SUPPLIED PASSAGE:
══════════

Thursday, August 09, 2012

Angel Hernandez and Bryce Harper

Buster Olney took umpire, Angel Hernandez, to task in Olney's ESPN column (subscription) today. The incident occurred in the game between the Washington Nationals and Astros. Olney quotes from an Adam Kilgore story that Bryce Harper was called out on strikes against Armando Galarraga and was not happy about it. Harper then was, according to Olney, schooled by Hernandez who called questionable strikes against him in his next at bat. According to Kilgore's story, Adam LaRoche asked Hernandez about the calls and if he had it in for Harper and Hernandez denied the claim.

What do the PitchF/X charts show? Well, first they show that Hernandez is a lousy umpire. Look at this chart for what he called for Galarraga (from Brooks Baseball):


Next we will look at Harper's first strikeout in his third at bat against Galarraga:


It certainly looks like Harper had a beef on that one strike. It was one of two strikes Hernandez called in that zone all day.

══════════

TASKS TO PERFORM:
- A) In the blog post on Angel Hernandez and Bryce Harper, who asked Hernandez whether he had it in for Harper?
- B) Reproduce word for word the stretch of the blog post on Angel Hernandez and Bryce Harper starting with "Thursday, August 09, 2012" and going on through "denied the claim.".

PROVIDED DATA:
══════════

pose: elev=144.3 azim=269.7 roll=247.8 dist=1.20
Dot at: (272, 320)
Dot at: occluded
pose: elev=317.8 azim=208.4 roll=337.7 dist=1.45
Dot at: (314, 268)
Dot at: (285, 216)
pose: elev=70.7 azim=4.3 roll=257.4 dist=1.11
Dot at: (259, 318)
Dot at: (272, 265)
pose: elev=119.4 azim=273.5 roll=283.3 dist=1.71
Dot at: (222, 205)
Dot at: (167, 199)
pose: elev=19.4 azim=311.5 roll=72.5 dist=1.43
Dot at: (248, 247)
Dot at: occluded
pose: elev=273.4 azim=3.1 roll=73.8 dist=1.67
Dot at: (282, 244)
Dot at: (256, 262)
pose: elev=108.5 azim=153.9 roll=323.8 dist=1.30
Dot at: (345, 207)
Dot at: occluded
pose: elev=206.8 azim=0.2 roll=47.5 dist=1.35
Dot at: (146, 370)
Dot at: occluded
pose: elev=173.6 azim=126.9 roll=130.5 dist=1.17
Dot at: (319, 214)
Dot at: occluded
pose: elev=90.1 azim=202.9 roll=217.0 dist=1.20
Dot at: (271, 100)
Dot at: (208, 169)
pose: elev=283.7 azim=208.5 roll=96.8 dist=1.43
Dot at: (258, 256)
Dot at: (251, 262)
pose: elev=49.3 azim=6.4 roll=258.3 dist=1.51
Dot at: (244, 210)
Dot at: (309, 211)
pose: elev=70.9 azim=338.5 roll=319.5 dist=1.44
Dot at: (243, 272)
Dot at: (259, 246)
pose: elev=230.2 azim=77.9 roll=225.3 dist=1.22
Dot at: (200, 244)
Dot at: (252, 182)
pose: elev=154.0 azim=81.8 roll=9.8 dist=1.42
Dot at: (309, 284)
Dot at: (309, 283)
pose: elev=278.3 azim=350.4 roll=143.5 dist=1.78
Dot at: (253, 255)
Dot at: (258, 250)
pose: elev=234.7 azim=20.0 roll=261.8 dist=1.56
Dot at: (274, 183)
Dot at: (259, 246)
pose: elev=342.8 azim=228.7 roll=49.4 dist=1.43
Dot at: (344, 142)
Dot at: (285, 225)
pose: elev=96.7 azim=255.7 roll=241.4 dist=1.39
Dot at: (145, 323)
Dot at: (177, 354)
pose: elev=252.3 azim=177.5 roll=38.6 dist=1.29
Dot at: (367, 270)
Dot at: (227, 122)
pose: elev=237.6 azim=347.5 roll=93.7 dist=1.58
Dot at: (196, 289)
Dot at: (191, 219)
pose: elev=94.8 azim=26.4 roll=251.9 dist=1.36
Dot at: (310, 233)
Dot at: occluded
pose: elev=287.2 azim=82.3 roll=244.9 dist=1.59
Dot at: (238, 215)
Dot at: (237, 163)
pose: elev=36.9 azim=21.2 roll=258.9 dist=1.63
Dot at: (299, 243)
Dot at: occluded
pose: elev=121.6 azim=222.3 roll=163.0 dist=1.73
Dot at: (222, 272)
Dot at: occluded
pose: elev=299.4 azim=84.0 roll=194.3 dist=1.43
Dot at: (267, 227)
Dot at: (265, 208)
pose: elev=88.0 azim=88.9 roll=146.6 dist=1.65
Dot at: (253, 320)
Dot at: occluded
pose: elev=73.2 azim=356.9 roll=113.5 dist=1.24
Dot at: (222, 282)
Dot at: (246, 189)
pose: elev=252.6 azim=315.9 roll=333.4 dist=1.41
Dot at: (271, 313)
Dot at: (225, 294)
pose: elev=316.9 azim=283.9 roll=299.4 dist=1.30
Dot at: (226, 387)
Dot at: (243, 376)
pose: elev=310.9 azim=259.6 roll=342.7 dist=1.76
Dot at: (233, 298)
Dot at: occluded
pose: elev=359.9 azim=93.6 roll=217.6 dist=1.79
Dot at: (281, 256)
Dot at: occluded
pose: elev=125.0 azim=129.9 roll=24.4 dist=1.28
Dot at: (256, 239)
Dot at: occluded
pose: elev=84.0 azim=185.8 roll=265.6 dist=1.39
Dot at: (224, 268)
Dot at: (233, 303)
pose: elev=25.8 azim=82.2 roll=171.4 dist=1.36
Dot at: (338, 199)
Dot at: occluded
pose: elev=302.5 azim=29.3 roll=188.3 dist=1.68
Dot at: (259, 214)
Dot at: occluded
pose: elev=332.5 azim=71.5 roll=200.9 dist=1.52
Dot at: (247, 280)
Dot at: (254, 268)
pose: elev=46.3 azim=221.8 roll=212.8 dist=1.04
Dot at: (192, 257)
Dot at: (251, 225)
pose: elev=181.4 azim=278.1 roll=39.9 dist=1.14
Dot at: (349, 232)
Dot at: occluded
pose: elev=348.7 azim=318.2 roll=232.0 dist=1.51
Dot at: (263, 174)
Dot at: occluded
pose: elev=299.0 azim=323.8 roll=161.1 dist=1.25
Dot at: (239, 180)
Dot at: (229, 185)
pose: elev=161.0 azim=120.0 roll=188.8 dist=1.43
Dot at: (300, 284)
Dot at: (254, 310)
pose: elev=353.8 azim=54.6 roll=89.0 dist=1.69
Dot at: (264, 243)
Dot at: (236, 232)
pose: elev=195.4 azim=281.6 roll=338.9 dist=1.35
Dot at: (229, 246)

══════════

EXPECTED OUTPUTS:
- A) Adam LaRoche

- B)
Thursday, August 09, 2012

Angel Hernandez and Bryce Harper

Buster Olney took umpire, Angel Hernandez, to task in Olney's ESPN column (subscription) today. The incident occurred in the game between the Washington Nationals and Astros. Olney quotes from an Adam Kilgore story that Bryce Harper was called out on strikes against Armando Galarraga and was not happy about it. Harper then was, according to Olney, schooled by Hernandez who called questionable strikes against him in his next at bat. According to Kilgore's story, Adam LaRoche asked Hernandez about the calls and if he had it in for Harper and Hernandez denied the claim.